Dados deixam de ser operacionais e passam a orientar decisões estratégicas na indústria têxtil
Da produção à gestão, coleta e análise de informações impulsionam eficiência, reduzem desperdícios e ampliam a competitividade do setor
A indústria têxtil vive uma transformação silenciosa, porém decisiva. Em um cenário marcado por margens cada vez mais apertadas, volatilidade da demanda e pressão por eficiência, a coleta e a análise estruturada de dados deixaram de ser um diferencial tecnológico para se tornarem um fator estratégico de sobrevivência e crescimento. Hoje, sensores, máquinas automatizadas e sistemas de gestão geram um volume sem precedentes de informações ao longo de toda a cadeia produtiva — do fio ao produto acabado.

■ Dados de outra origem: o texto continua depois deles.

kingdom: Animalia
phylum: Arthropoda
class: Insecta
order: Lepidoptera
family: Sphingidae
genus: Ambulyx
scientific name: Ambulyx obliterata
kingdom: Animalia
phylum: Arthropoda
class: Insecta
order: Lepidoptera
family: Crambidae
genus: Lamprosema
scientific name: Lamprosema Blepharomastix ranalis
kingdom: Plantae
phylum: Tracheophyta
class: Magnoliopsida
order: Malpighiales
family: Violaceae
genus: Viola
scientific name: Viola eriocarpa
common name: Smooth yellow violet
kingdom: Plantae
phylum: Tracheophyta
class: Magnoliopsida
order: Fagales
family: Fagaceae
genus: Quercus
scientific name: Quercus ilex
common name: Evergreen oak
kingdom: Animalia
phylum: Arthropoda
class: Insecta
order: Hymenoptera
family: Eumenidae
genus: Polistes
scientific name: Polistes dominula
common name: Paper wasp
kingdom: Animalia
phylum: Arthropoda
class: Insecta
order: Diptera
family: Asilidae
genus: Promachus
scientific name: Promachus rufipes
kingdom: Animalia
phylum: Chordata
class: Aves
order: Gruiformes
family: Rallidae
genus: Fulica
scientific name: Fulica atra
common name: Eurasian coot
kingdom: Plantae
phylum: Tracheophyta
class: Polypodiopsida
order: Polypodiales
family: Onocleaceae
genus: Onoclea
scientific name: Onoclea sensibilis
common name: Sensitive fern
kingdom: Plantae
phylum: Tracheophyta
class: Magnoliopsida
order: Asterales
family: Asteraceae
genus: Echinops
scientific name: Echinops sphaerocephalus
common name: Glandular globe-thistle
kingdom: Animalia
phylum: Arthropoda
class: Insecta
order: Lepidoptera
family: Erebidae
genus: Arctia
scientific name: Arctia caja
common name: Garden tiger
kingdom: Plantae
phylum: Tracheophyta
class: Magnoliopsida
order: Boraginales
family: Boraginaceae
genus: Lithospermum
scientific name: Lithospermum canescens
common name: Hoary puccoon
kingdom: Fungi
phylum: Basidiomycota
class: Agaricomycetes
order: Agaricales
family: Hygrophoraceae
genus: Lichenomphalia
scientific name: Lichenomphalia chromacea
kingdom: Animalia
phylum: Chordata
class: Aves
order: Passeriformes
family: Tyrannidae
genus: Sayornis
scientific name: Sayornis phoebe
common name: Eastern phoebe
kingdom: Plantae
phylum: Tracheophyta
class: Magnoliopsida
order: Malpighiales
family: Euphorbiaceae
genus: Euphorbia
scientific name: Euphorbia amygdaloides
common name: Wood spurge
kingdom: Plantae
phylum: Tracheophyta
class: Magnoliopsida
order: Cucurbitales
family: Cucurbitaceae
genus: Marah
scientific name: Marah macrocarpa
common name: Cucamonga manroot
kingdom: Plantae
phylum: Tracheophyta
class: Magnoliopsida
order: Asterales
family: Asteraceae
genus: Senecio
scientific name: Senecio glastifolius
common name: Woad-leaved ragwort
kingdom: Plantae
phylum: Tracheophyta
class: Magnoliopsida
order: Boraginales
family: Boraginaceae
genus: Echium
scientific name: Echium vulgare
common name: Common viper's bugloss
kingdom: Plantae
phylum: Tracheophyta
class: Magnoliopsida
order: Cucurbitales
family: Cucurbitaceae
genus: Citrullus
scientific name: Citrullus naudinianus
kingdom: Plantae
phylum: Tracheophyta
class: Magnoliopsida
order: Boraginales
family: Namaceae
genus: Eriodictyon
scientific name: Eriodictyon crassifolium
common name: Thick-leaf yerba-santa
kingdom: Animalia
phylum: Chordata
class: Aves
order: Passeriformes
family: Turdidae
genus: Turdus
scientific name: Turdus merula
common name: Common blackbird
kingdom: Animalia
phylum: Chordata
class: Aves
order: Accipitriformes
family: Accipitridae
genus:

De acordo com a Zipdo, plataforma internacional que produz relatórios de dados e estatísticas de mercado para diversos segmentos, empresas do setor que adotam análise estruturada de dados nos processos produtivos têxteis registram ganhos médios de eficiência na ordem de 22%, além de avanços relevantes na redução de desperdícios de matéria-prima, energia e tempo de máquina. O mesmo estudo indica que mais da metade das indústrias globais do setor já utiliza dados para otimizar a operação e identificar gargalos produtivos.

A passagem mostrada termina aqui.